The magnitude of NF1 alterations in human cancers
To understand the magnitude of NF1 alterations in human cancers, we used the cBio Cancer Genomics Portal (cBioPortal: http://www.cbioportal.org) to interrogate cancer genomic data for alterations of NF1 in large numbers of tumor samples from cancer studies.NF1 somatic mutation frequency showed in cBioPortal cancer datasets was 6.1%, and there are 903 mutations in patients with multiple samples (Fig. 6A). Somatic mutations in the NF1 gene have been found in human tumors, amongst which nonsense mutations, splice site mutations, missense changes, and frameshift indels were present, and the NF1 altered in 5.42% of 392 HCC cases (Fig. 6B). In TCGA PanCancer Atlas Studies with 10,953 patients/10,967 samples, there are 839 samples have alterations in the NF1 gene. The mean survival time in the gene altered group was 54.41 months, whereas the mean survival time in the unaltered group was 81.17 months (Fig. 6C). These data indicated that NF1 loss is common in cancers and promote the progression of cancers, which confirmed the effect of NF1 loss in lenvatinib resistance in HCC.

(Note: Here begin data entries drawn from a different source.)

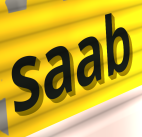
saab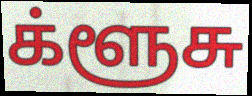
க்ளூசு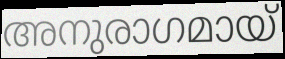
അനുരാഗമായ്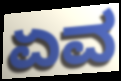
ಏವ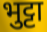
भुट्टाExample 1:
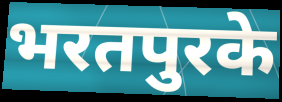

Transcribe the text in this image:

भरतपुरके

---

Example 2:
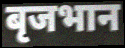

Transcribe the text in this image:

बृजभान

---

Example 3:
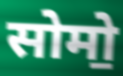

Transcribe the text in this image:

सोमो॒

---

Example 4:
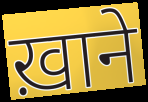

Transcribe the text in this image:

ख़ाने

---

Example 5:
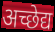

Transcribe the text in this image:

अच्छेद्यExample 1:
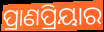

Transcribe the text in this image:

ପ୍ରାଣପ୍ରିୟାର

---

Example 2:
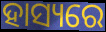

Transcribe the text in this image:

ହାସ୍ୟରେ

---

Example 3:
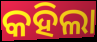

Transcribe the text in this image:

କହିଲା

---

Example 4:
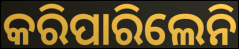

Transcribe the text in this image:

କରିପାରିଲେନି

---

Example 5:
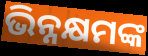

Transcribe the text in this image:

ଭିନ୍ନକ୍ଷମଙ୍କ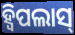
ହ୍ୱିପଲାସ୍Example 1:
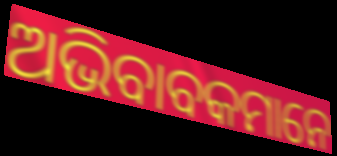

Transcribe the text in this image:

ଅଭିବାବକମାନେ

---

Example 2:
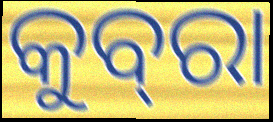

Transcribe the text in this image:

କୁବ୍‍ରା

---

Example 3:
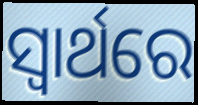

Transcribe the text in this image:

Drug resistance is a major hurdle in the treatment of cancer. An important goal in HCC therapy is to overcome drug resistance, either by deciphering resistance mechanisms or by identifying new drugs with synergistic effects when administered with current treatments. Therefore, identifying the underlying mechanism and discovering new therapeutic strategies for chemoresistance is very important. In this study, we performed a genome-wide screening in HCC cells treated with and without lenvatinib and identified NF1 and DUSP9 loss-induced lenvatinib resistance in HCC. As shown in Fig. 6D, we found the mechanism behind this: the loss of NF1 and DUSP9 can activate the PI3K/AKT and MAPK/ERK signaling pathways, thereby inactivating FOXO3, followed by degradation of FOXO3; this results in the progression of HCC, which is inhibited by lenvatinib. We further found that Trametinib would still be expected to be sensitive to the loss of NF1. These findings are important in several senses: first, it is a discovery that NF1 and DUSP9 are two key resistance genes for lenvatinib treatment, and that these two genes are potential therapeutic targets and valuable predictors of lenvatinib resistance in HCC; second, it is a demonstration that PI3K/AKT and MAPK/ERK are the resistance signaling pathways of NF1 and DUSP9; third, it provides evidence that trametinib might synergize with lenvatinib to treat HCC more effectively.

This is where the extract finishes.